I do understand that there is more concern about MPs because they are using ‘public money’, but I’m not sure of the validity of that distinction. Partly, of course, that’s because a lot of public money has now been ‘invested’ in the banks, to the extent that we own a majority stake in many of them, and even where we don’t we’re underwriting a lot of their credit exposure. But even if that weren’t the case, I don’t think the distinction really holds water. Public money is accrued, basically, by charging people to do various things, by means of the tax system. The profits of the banks, on the other hand, were accrued, basically, by charging people to do various things, by means of the retail banking system. In both the private and public sector, the effect is the same – to diminish the wealth of the private individual. Personally, I feel the public sector is more justified in taking money than the private sector is, because they spend it, for the most part, on things that are essential, not on excessively luxurious lifestyles for a few people. But, in a sense, that’s irrelevant – whoever formally owns the banks, baking executives’ lavish lifestyles are and always were being funded by ordinary people who can’t really afford to lose the money.
It’s certainly galling to hear about an MP building a rather expensive duck island in his garden, then effectively sending the bill to a soldier risking his life in Afghanistan because of a lack of basic equipment, or a nurse working a 12 hour shift on a horrifically understaffed hospital ward. The MPs who have done this sort of thing deserve to be punished for it, if not by the authorities or their parties, then by the electorate.
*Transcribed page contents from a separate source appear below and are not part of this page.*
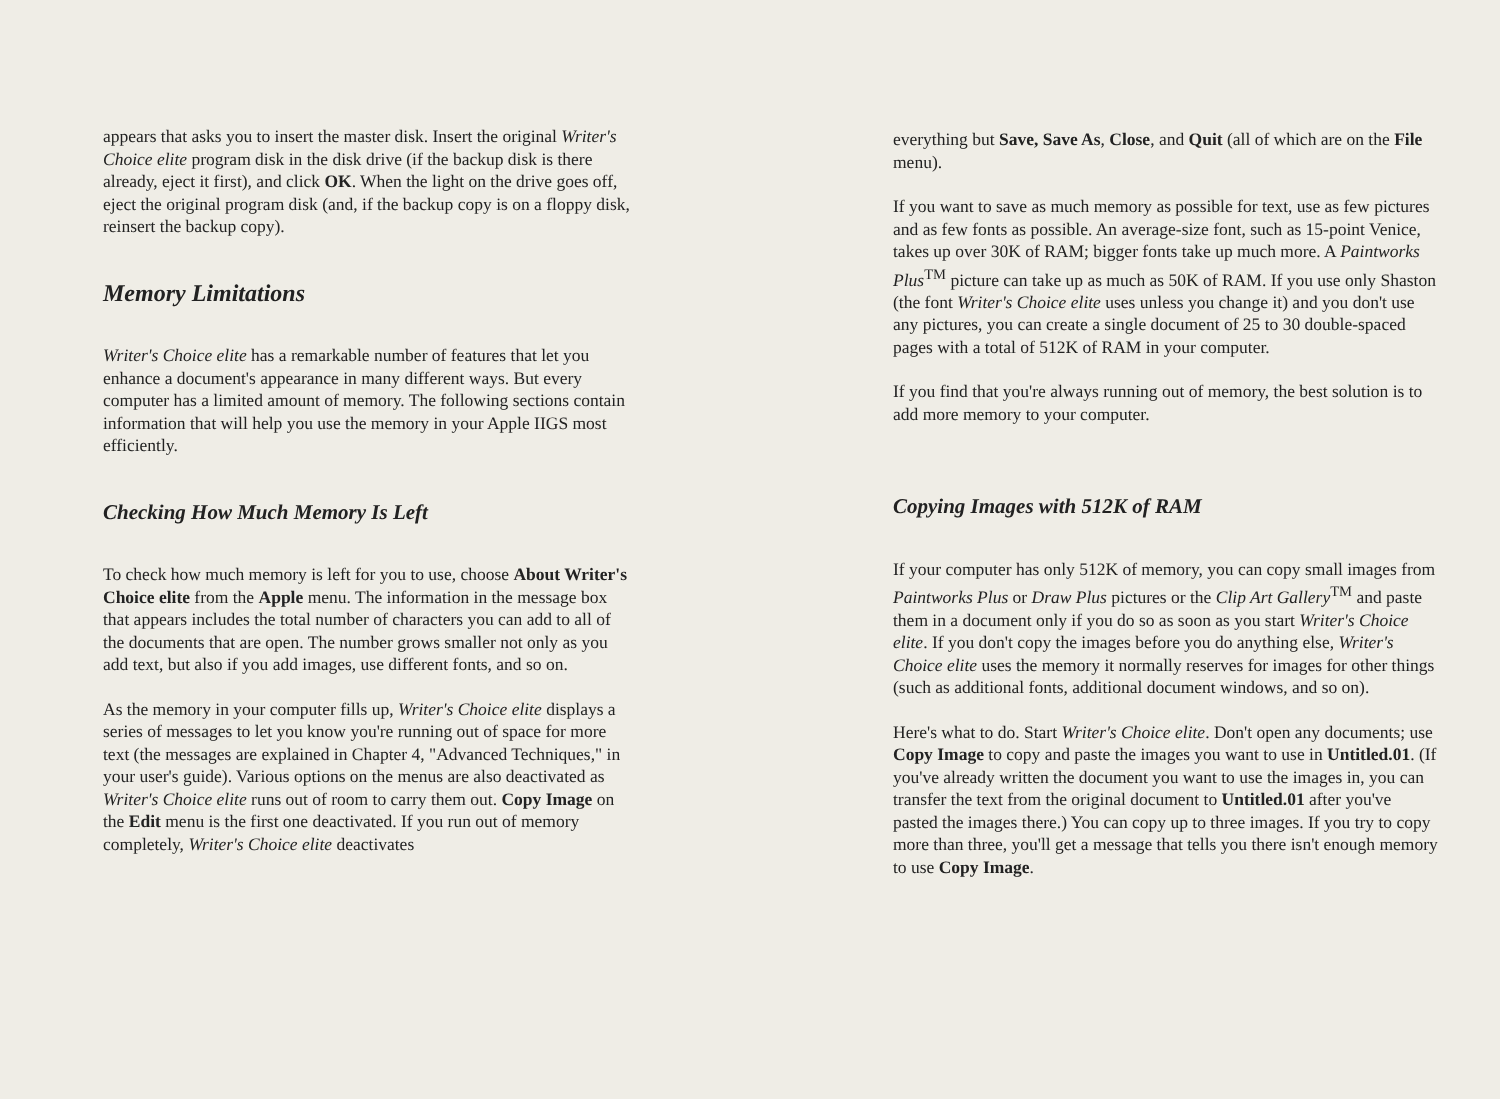appears that asks you to insert the master disk. Insert the original Writer's Choice elite program disk in the disk drive (if the backup disk is there already, eject it first), and click OK. When the light on the drive goes off, eject the original program disk (and, if the backup copy is on a floppy disk, reinsert the backup copy).
Memory Limitations
Writer's Choice elite has a remarkable number of features that let you enhance a document's appearance in many different ways. But every computer has a limited amount of memory. The following sections contain information that will help you use the memory in your Apple IIGS most efficiently.
Checking How Much Memory Is Left
To check how much memory is left for you to use, choose About Writer's Choice elite from the Apple menu. The information in the message box that appears includes the total number of characters you can add to all of the documents that are open. The number grows smaller not only as you add text, but also if you add images, use different fonts, and so on.
As the memory in your computer fills up, Writer's Choice elite displays a series of messages to let you know you're running out of space for more text (the messages are explained in Chapter 4, "Advanced Techniques," in your user's guide). Various options on the menus are also deactivated as Writer's Choice elite runs out of room to carry them out. Copy Image on the Edit menu is the first one deactivated. If you run out of memory completely, Writer's Choice elite deactivates
everything but Save, Save As, Close, and Quit (all of which are on the File menu).
If you want to save as much memory as possible for text, use as few pictures and as few fonts as possible. An average-size font, such as 15-point Venice, takes up over 30K of RAM; bigger fonts take up much more. A Paintworks Plus<sup>TM</sup> picture can take up as much as 50K of RAM. If you use only Shaston (the font Writer's Choice elite uses unless you change it) and you don't use any pictures, you can create a single document of 25 to 30 double-spaced pages with a total of 512K of RAM in your computer.
If you find that you're always running out of memory, the best solution is to add more memory to your computer.
Copying Images with 512K of RAM
If your computer has only 512K of memory, you can copy small images from Paintworks Plus or Draw Plus pictures or the Clip Art Gallery<sup>TM</sup> and paste them in a document only if you do so as soon as you start Writer's Choice elite. If you don't copy the images before you do anything else, Writer's Choice elite uses the memory it normally reserves for images for other things (such as additional fonts, additional document windows, and so on).
Here's what to do. Start Writer's Choice elite. Don't open any documents; use Copy Image to copy and paste the images you want to use in Untitled.01. (If you've already written the document you want to use the images in, you can transfer the text from the original document to Untitled.01 after you've pasted the images there.) You can copy up to three images. If you try to copy more than three, you'll get a message that tells you there isn't enough memory to use Copy Image.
But I don’t, personally, see any difference between the politician who pays for his horse manure with the proceeds of taxes, and the banking executive who pays for his horse manure with the proceeds of the needlessly expensive mortgage the nurse struggles to pay. Both of them are living the highlife at the expense of people who both can’t afford to lose the money, and are more deserving of it.
I understand the anger against MPs, and I share it. I really hope there are a network of independent candidates standing at the next election in every constituency so we have the opportunity, not just to reject the worst-offending party, but to reject the whole sorry edifice of party politics, which has been offering us non-choice and more of the same old shit for at least the last 15 years. But I also hope that we don’t lose sight of the fact that the real damage, the worse exploitation, is being committed by people who aren’t MPs (but frequently offer lucrative non-executive directorships to serving MPs). We need MPs who are not self-serving, self-aggrandising, control-freaks, certainly. But even more than that, we need tough-minded, independent-thinking MPs with the courage and determination to do away with the much worse exploitation and greed that infects the corporate world. It really isn’t MPs who are the most guilty of exploiting us.